Natürlich hat der Film weit mehr als 30.000 Dollar gekostet. Als Filmemacher gibt man seine Filme auch nicht sehr gerne einfach so her. Wir zahlen heute noch Schulden ab, die uns durch die Produktion des Films entstanden sind. Wir haben daraus auch unsere Lehren gezogen. Unsere Strategie ist es jetzt, Filme so zu produzieren, dass dafür kein Geld notwendig ist.
Wie finanzieren Sie eigentlich Ihre Arbeit?
Wir haben Jobs, wir unterrichten etwa an Universitäten, und machen Tourneen und Präsentationen. Wir werden auch von Stiftungen unterstützt und haben unsere Bemühungen verstärkt, Spenden für unsere Aktionen zu sammeln. Die Aktion mit der "New York Times" wurde etwa zum Großteil über unsere Mailing-Liste finanziert. Wir überlegen uns auch Dienste wie Kickstarter zur Finanzierung von Projekten zu nutzen. Das ist vor allem für unser Yes Lab interessant, wo wir mit vielen verschiedenen Organisationen zusammenarbeiten.

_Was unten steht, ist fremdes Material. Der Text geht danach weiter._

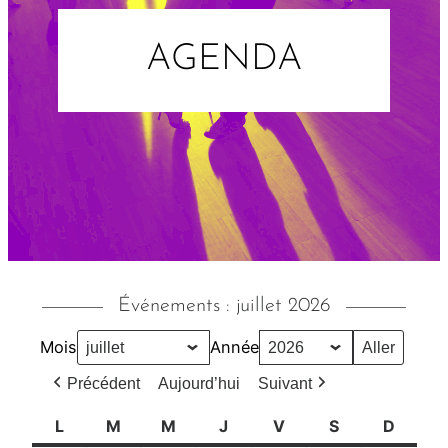
AGENDA
Événements : juillet 2026
Mois
Année
Précédent
Aujourd’hui
Suivant
L
l
M
m
M
m
J
j
V
v
S
s
D
d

Was machen Sie im Yes Lab genau?
Im Yes Lab bieten wir Aktivisten und Organisationen Hilfestellungen bei ihren Aktionen. Es ist eine Art Unterrichtsprogramm. Wir arbeiten mit Leuten zusammen, die unsere Methoden für ihre Aktionen und Kampagnen nutzen wollen und geben ihnen Feedback. Wir machen das seit etwa einem Jahr und haben mit dem Yes Lab bisher an rund einem Dutzend Aktionen mitgewirkt, die auch sehr erfolgreich waren. Im Laufe des nächsten Jahres wollen wir auch eine Art Social-Networking-Plattform rund um Aktionen und Projekte im Zusammenhang mit umwelt- und sozialpolitischen Themen starten.
Was macht eine gute Aktion oder Kampagne aus?
Eine Möglichkeit das zu messen, ist etwa die Medienaufmerksamkeit, die die Aktion bekommt. Wieviele Artikel darüber geschrieben werden oder wie oft sie in sozialen Medien erwähnt wird. Es gibt aber auch Fälle, in denen das keine Bedeutung hat. Eine gute Aktion ist mit einem guten Gedicht vergleichbar. Es geht nicht darum, wieviele Leute es lesen, sondern es geht um ästhetische und poetische Kriterien. Manchmal wird durch die Aktion auch nur eine Person beeinflusst, die sehr viel bewirken kann. Ebenso wichtig ist es, wieviel Spaß wir bei der Sache haben. Das gibt uns auch die Energie für weitere Aktionen. Die Revolution muss Spaß machen.